Es fácil leer Romanos 9 como si hubiera sido escrito acerca de nosotros — acerca de la seguridad de nuestra propia fe. Y lo es. Pero Pablo no lo escribió para consuelo personal; lo escribió bajo el peso de todo un pueblo que no había creído. Su 'gran tristeza y dolor incesante' nos enseña que la fe nunca es meramente una transacción privada. Confiar en Dios es ser atraído a Su duelo por los perdidos y a Su gozo por los hallados. Isaac nació porque Abraham creyó la promesa de Dios; Jacob fue amado antes de nacer, no por algo que hubiera hecho. Y nosotros, como Jacob, hemos sido amados. La única respuesta apropiada es la adoración que no pregunta '¿Por qué?', sino que clama, '¿Cómo?' — '¿Cómo es que Tú, Señor, tendrás misericordia de mí?' La fe no resuelve el misterio de la soberanía de Dios; se arrodilla dentro de él. Y arrodillados allí, descubrimos que el misterio no es frío. Es el mismo horno de misericordia en el cual nuestra confianza es forjada.

Preguntas frecuentes

Si Dios tiene misericordia de quien quiere y endurece a quien quiere, ¿es aún real la responsabilidad humana de creer?

Pablo no anula la responsabilidad humana en Romanos 9; la traslada de fundamento. No creemos porque seamos más capaces que Faraón, sino porque Dios en su misericordia nos ha llamado. La responsabilidad sigue siendo real — por eso Pablo se ofrecería por sus compatriotas — pero su cumplimiento depende de la misericordia soberana de Dios. Nuestra parte es predicar, orar y confiar; la parte de Dios es llevar a cabo lo que Él ha ordenado.

¿Qué significa "A Jacob amé, y a Esaú aborrecí"? ¿Realmente aborreció Dios a Esaú?
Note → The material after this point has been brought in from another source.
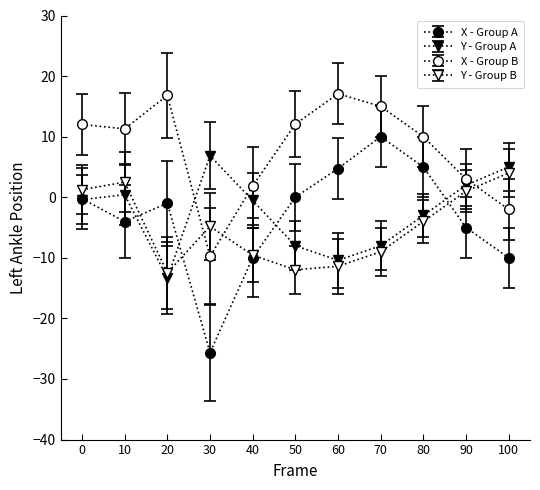

At which category does Y - Group A reach its first local peak?

10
Esta es una antítesis poética hebrea: "amor" puesto frente a "odio" significa prioridad en la elección, no hostilidad emocional equivalente. Dios escogió a Jacob para llevar la descendencia del pacto prometido; Esaú fue apartado. Pablo está citando Malaquías 1:2-3 para subrayar la soberanía de la elección, no un veredicto moral sobre la persona de Esaú.

¿Romanos 9 se refiere solamente al destino de Israel? ¿Cómo se relaciona con nuestra fe hoy?

Romanos 9 no es solo teología histórica; es teología de la fe. Les dice a los creyentes hoy que nuestra fe no descansa en el linaje, ni en las obras, ni en la fuerza de voluntad, sino en el Dios «que llama» y «que tiene misericordia». Nuestra seguridad está anclada en la fidelidad de Dios, no en nuestra firmeza — el fundamento mismo que mantiene viva la esperanza en medio de la prueba, la duda y la debilidad.